About twenty minutes past eleven a gun announced the end of the final preparations. The "Go-Ahead" only waited the signal to start. At twenty-five minutes past eleven the second gun was fired.

The "Go-Ahead" was about one hundred and fifty feet above the clearing, and was held by a rope. In this way the platform commanded the excited crowd. Uncle Prudent and Phil Evans stood upright and placed their left hands on their hearts, to signify how deeply they were touched by their reception. Then they extended their right hands towards the zenith, to signify that the greatest of known balloons was about to take possession of the supra-terrestrial domain.

A hundred thousand hands were placed in answer on a hundred thousand hearts, and a hundred thousand other hands were lifted to the sky.

The third gun was fired at half-past eleven. "Let go!" shouted Uncle Prudent; and the "Go-Ahead" rose "majestically"--an adverb consecrated by custom to all aerostatic ascents.

It really was a superb spectacle. It seemed as if a vessel were just launched from the stocks. And was she not a vessel launched into the aerial sea? The "Go-Ahead" went up in a perfectly vertical line--a proof of the calmness of the atmosphere--and stopped at an altitude of eight hundred feet.

Then she began her horizontal maneuvering. With her screws going she moved to the east at a speed of twelve yards a second. That is the speed of the whale--not an inappropriate comparison, for the balloon was somewhat of the shape of the giant of the northern seas.

A salvo of cheers mounted towards the skillful aeronauts. Then under the influence of her rudder, the "Go-Ahead" went through all the evolutions that her steersman could give her. She turned in a small circle; she moved forwards and backwards in a way to convince the most refractory disbeliever in the guiding of balloons. And if there had been any disbeliever there he would have been simply annihilated.

But why was there no wind to assist at this magnificent experiment? It was regrettable. Doubtless the spectators would have seen the "Go-Ahead" unhesitatingly execute all the movements of a sailing-vessel in beating to windward, or of a steamer driving in the wind's eye.

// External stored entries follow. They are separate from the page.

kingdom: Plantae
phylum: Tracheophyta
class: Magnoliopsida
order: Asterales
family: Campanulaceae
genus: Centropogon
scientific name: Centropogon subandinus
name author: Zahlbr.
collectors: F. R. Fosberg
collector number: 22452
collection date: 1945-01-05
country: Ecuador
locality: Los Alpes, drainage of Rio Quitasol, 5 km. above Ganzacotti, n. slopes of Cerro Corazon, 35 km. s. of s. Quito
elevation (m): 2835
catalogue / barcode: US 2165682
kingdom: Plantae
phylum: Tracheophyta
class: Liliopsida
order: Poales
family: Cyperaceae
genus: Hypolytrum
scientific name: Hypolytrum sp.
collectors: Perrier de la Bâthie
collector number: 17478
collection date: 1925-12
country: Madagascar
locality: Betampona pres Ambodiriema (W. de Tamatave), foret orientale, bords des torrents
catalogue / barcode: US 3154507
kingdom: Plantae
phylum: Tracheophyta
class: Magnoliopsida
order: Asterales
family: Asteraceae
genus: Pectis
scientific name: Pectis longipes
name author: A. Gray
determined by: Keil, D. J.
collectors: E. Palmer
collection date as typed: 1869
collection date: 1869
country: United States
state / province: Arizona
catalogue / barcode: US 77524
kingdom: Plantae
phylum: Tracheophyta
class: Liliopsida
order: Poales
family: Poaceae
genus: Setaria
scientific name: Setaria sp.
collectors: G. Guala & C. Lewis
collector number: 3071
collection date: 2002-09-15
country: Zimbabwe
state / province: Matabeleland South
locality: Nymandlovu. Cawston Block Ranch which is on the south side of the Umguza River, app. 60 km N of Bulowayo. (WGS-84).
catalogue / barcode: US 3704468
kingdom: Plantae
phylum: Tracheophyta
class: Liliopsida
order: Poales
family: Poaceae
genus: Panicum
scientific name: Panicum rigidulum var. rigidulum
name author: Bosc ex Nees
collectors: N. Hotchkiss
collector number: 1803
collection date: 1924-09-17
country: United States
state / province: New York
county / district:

At this moment the aerostat rose a few hundred yards. The maneuver was understood below. Uncle Prudent and his companions were going in search of a breeze in the higher zones, so as to complete the experiment. The system of cellular balloons--analogous to the swimming bladder in fishes--into which could be introduced a certain amount of air by pumping, had provided for this vertical motion. Without throwing out ballast or losing gas the aeronaut was able to rise or sink at his will. Of course there was a valve in the upper hemisphere which would permit of a rapid descent if found necessary. All these contrivances are well known, but they were here fitted in perfection.

The "Go-Ahead" then rose vertically. Her enormous dimensions gradually grew smaller to the eye, and the necks of the crowd were almost cricked as they gazed into the air. Gradually the whale became a porpoise, and the porpoise became a gudgeon.